Category-level Garments Pose Tracking via Integrated 2D Deformation and 3D

Reconstruction

Under Review

Anonymous authors

Codes and Dataset (Anonymous Github)

Garments are common in daily life and are important for embodied intelligence community. Current category-level garments pose tracking works focus on predicting point-wise canonical correspondence and learning a shape deformation in point cloud sequences. In this paper, motivated by the 2D warping space and shape prior, we propose GaPT-DAR a novel category-level Garments Pose Tracking framework with integrated 2D Deformation And 3D Reconstruction function, which fully utilize 3D-2D projection and 2D-3D reconstruction to transform the 3D point-wise learning into 2D warping deformation learning. Specifically, GaPT-DAR firstly builds a Voting-based Project module that learns the optimal 3D-2D projection plane for maintaining the maximum orthogonal entropy during point projection. Next, a Garments Deformation module is designed in 2D space to explicitly model the garments warping procedure with deformation parameters. Finally, we build a Depth Reconstruction module to recover the 2D images into 3D warp field. We provide extensive experiments on VR-Folding dataset to evaluate our GaPT-DAR and the results show obvious improvements on most of the metrics compared to state-of-the-arts (i.e., GarmentNets and GarmentTracking).
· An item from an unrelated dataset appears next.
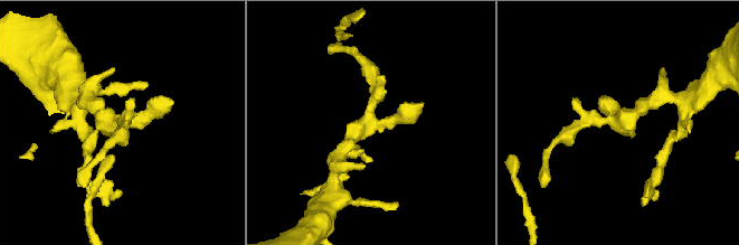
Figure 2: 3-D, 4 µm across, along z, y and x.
{"act": "look", "view": "em", "slice": "yz", "step": 16, "show": "letters", "pic": 2, "at": [617, 122]}

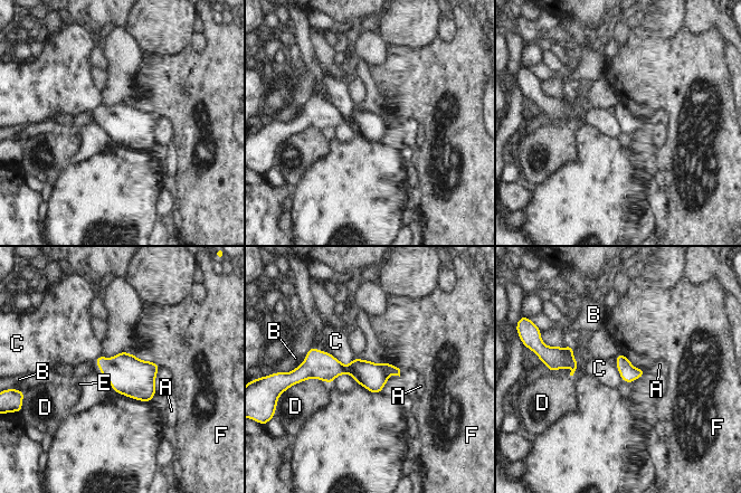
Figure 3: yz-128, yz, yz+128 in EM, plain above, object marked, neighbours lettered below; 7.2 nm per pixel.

Illustration of Our Method. Category-level Garments Pose Tracking framework with integrated 2D Deformation And 3D Reconstruction (GaPT-DAR). Given the partial point clouds from adjacent frames and pose prediction result from the previous frame, we propose a garment pose tracking pipeline consisting of 3D-2D projection, 2D deformation learning, and 2D-3D reconstruction steps. The output is the tracked pose (complete point cloud) of garments in task space.

Framework

The Pipeline of Our GaPT-DAR Framework. Formally, taking partial observation P_{k} in k-th frame and P_{k+1} in (k+1)-th frame as input, using PC NOCS P^{*}_{k} in k-th frame and mesh NOCS P'_{k+1} in (k+1)-th frame as auxiliary information, we output the complete (k+1)-th frame observation (mesh Task) in task space. GaPT-DAR consists of the following components: (a) Inter-frame Feature Fusion. from input used for the downstream network. (b) Voting-based Projection. A voting-based mechanism is proposed to conduct 3D-2D projection via the optimal projection plane. (c) Garment Deformation. We perform garment deformation guided by TPS transformation parameter θ. (d) Depth Reconstruction. We recover the depth for point sets G_{W} and output the complete point cloud (mesh Task) in the (k+1)-th frame.